[Excerpt provided]:
-------------------------
Good articles to read –
http://cs.lmu.edu/~ray/notes/paradigms/
https://en.wikipedia.org/wiki/Programming_paradigm

How should WE paradigm?

These paradigms are not mutually exclusive. You will find yourself using principles from multiple paradigms at any given point.

Procedural paradigm is useful at the bottom / unit / low level. You’d rather use it when describing a basic code block since its the most expanded / obvious way the logic would work and the execution order is clear without over-killing on the structuring.

Declarative programming is more abstract and helps better structure the logic of complex and big applications. Its easier to see relationships and logic flow since the purpose is to abstract out the “how” to focus on the “what”.
-------------------------
[Given material]:

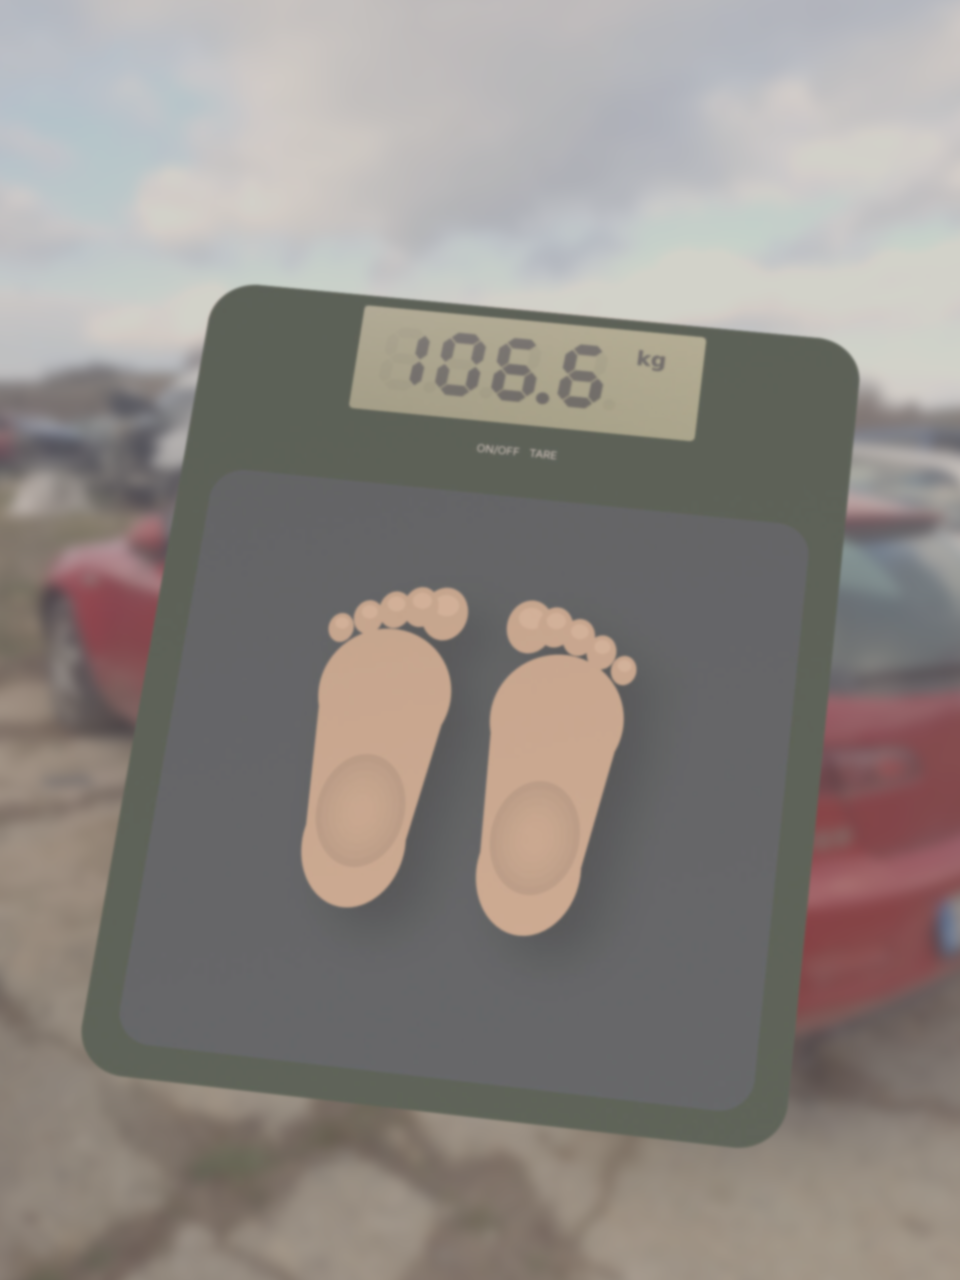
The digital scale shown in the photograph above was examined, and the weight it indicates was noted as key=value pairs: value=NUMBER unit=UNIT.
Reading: value=106.6 unit=kg
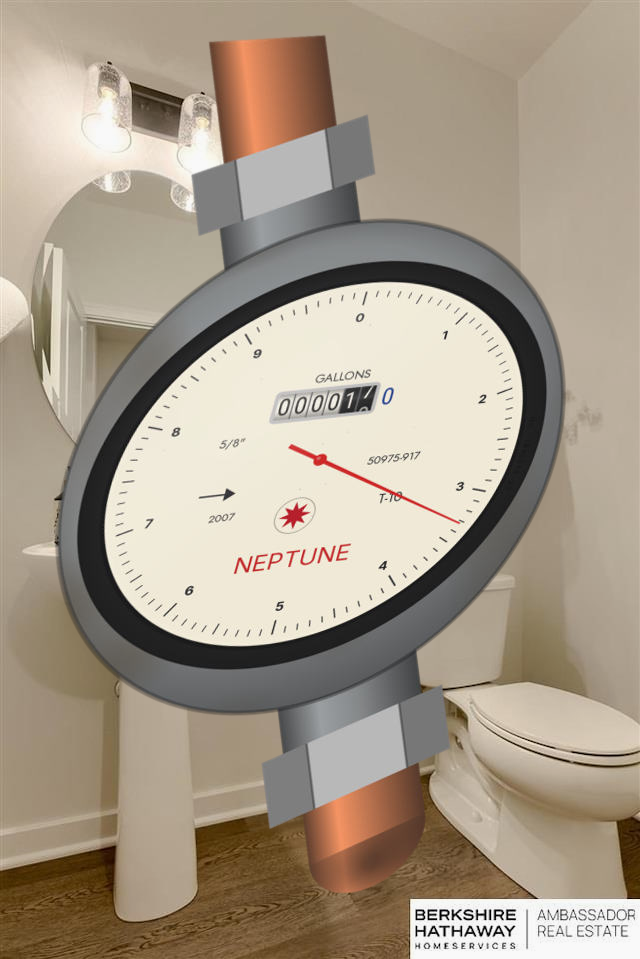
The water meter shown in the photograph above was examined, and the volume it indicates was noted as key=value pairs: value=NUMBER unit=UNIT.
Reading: value=173.3 unit=gal
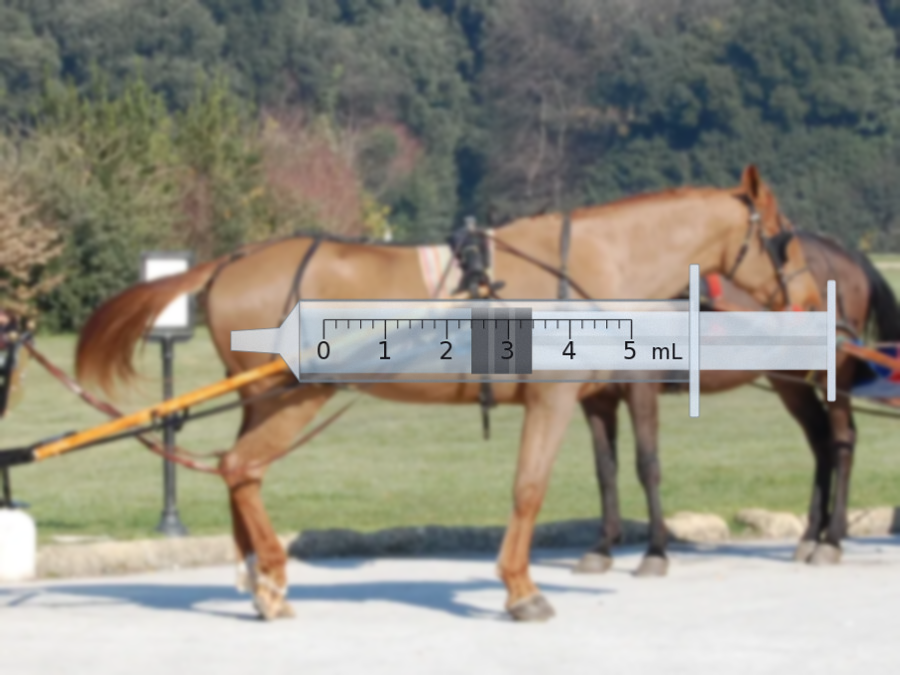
-------------------------
[Questions]:
1 > From the passage on programming paradigms above, pull out everything from "Procedural paradigm is" down to "on the structuring." word for word.
2 > Continue the passage on programming paradigms from the point where it stops.

[Answer section]:
1 >
Procedural paradigm is useful at the bottom / unit / low level. You’d rather use it when describing a basic code block since its the most expanded / obvious way the logic would work and the execution order is clear without over-killing on the structuring.

2 >
Whenever we are modelling a stated-system, or a mapping, we make use of the principles of event-based paradigm. eg: switch statements, state machines

Functional paradigm is a great way to structure code as independent, purpose-defined code blocks. By reducing dependencies on global variables / states, and allowing for functions to chain and compose together, one is able to write bug free and modularised code. This helps in building services and helps testing at the function / purpose level.

Sometimes, you want to model a service / object / user for which you might find it convenient to have states and inter-connected functionality. This is when object-oriented paradigm comes handy.

Hence, you could be modelling a system / service in an OOP, writing the code blocks there in a FP and utilising PP to write functions and code blocks. Or maybe create a large event-driven system that in its definition is the EBP.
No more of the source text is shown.